No domingo, o ‘Jornal de Notícias’ trouxe a história para o centro da discussão. Dois juízes do Tribunal da Relação do Porto assinavam um acórdão, fundamentando a sua decisão com a Bíblia, o Código Penal de 1886 e as perceções que a sociedade tem dos comportamentos sexuais de uma mulher.
No acórdão da Relação do Porto, datado de 11 de outubro, o juiz relator faz censura moral a uma mulher de Felgueiras vítima de violência doméstica, minimizando este crime pelo facto de ela ter cometido adultério.
A história já havia sido contada pelo canal europeu Euronews, que falou com Frederico Moyano Marques, da APAV e dá conta da denúncia de movimentos pelos direitos das mulheres, que dizem não ser este um caso isolado.
Esta terça-feira, porém, a história ganhou uma maior amplitude, depois de ter sido relatada pela agência britânica Reuters. O texto foi depois replicado pelo ‘Guardian’ um dos principais jornais britânicos, que no título dá conta da revolta em Portugal com a decisão dos juízes.
"A patriarquia ultraortodoxa - um dos pilares da ditadura fascista de António Salazar até à revolução de 1974 - ainda sobrevive em partes de Portugal", escreve a agência.
Também ontem, a Amnistia Internacional Portugal considerava que o acórdão judicial do Tribunal da Relação do Porto que minimiza a violência doméstica contra uma mulher, alicerçado em censura moral, “viola” as obrigações internacionais a que Portugal está vinculado.
“A Amnistia Internacional Portugal defende a ausência de considerações de caráter religioso como fundamentação jurídica em nome do respeito do princípio da laicidade e em nome da igualdade e do respeito por todas as religiões”, realçou a associação em comunicado.
E acrescentou: “o Código Penal Português de 1886, citado no acórdão do tribunal da Relação do Porto, foi revogado pelo Código Penal de 1982, revisto pelo Decreto-Lei 48/95, de 15 de março. Assim, o Código Penal de 1886, citado no acórdão, não é fonte de direito português, não podendo ser utilizado pelos tribunais.
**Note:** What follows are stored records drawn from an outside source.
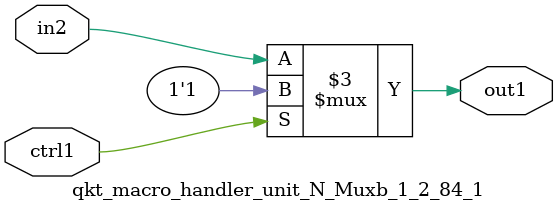
<source format=v>

`timescale 1ps / 1ps


module qkt_macro_handler_unit_N_Muxb_1_2_84_1( in2, ctrl1, out1 );

    input in2;
    input ctrl1;
    output out1;
    reg out1;

    
    // rtl_process:qkt_macro_handler_unit_N_Muxb_1_2_84_1/qkt_macro_handler_unit_N_Muxb_1_2_84_1_thread_1
    always @*
      begin : qkt_macro_handler_unit_N_Muxb_1_2_84_1_thread_1
        case (ctrl1) 
          1'b1: 
            begin
              out1 = 1'b1;
            end
          default: 
            begin
              out1 = in2;
            end
        endcase
      end

endmodule



</source>
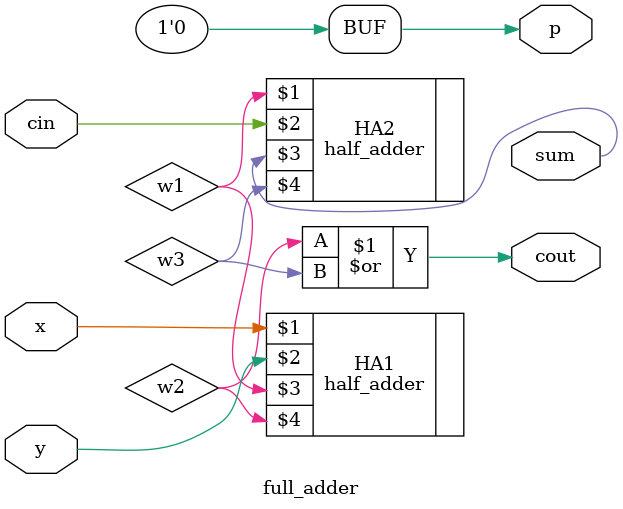
<source format=v>
module full_adder(x, y, cin, sum, cout, p);
input x, y, cin;
output sum, cout, p;
wire w1, w2, w3;

assign p = 1'b0;

half_adder HA1(x, y, w1, w2);
half_adder HA2(w1, cin, sum, w3);
or U3(cout, w2, w3);

endmodule
</source>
A sua utilização revela a ineficácia da justiça portuguesa”.
A amnistia diz-se “preocupada” não só pela atuação dos juízes desembargadores ao “arrepio” dos preceitos legais e constitucionais, mas pelo espelhar de uma cultura e justiça promotora de "misoginia", sem ter em conta os direitos das mulheres e à compreensão do uso de violência para vingar a honra e a dignidade.
Lembrou também que Portugal está vinculado não só aos tratados internacionais de direitos humanos dos quais é signatário, mas também se encontra vinculado, desde 01 de agosto de 2014, às obrigações previstas na Convenção do Conselho da Europa para a Prevenção e o Combate à Violência Contra as Mulheres e a Violência Doméstica, comummente conhecida como Convenção de Istambul.
Outras associações têm vindo a mostrar repúdio pela decisão dos juízes portuenses.
Em reação, o Conselho Superior da Magistratura (CSM), diz em comunicado que os tribunais "são independentes e os juízes nas suas decisões apenas devem obediência à Constituição e à lei, salvo o dever de acatamento das decisões proferidas em via de recurso pelos tribunais superiores", não podendo o CSM, por isso, intervir.
O CSM alerta, contudo, que as sentenças dos tribunais devem "espelhar" essa fonte de legitimidade, "realizando a justiça do caso concreto sem obediência ou expressão de posições ideológicas e filosóficas claramente contrastantes com o sentimento jurídico da sociedade em cada momento, expresso, em primeira linha, na Constituição e Leis da República, aqui se incluindo, tipicamente, os princípios da igualdade de género e da laicidade do Estado".
Mais de 5 mil pessoas assinaram entretanto uma petição que apela à tomada de posição do Conselho Superior de Magistratura (CSM) e do Provedor de Justiça sobre a argumentação de um juiz da Relação do Porto num caso de violência doméstica.
Os signatários da petição, que pelas 08:30, segundo a página da internet Petição Publica, já reunia 5.019 assinaturas, dizem-se “chocados com a argumentação” apresentada, manifestam repúdio, pedem ao CSM e ao Provedor de Justiça que tomem posição e apelam a uma "reflexão urgente e séria" sobre a necessidade de alterar o sistema de e/ou avaliação dos juízes, "para que casos como este sejam evitados no futuro".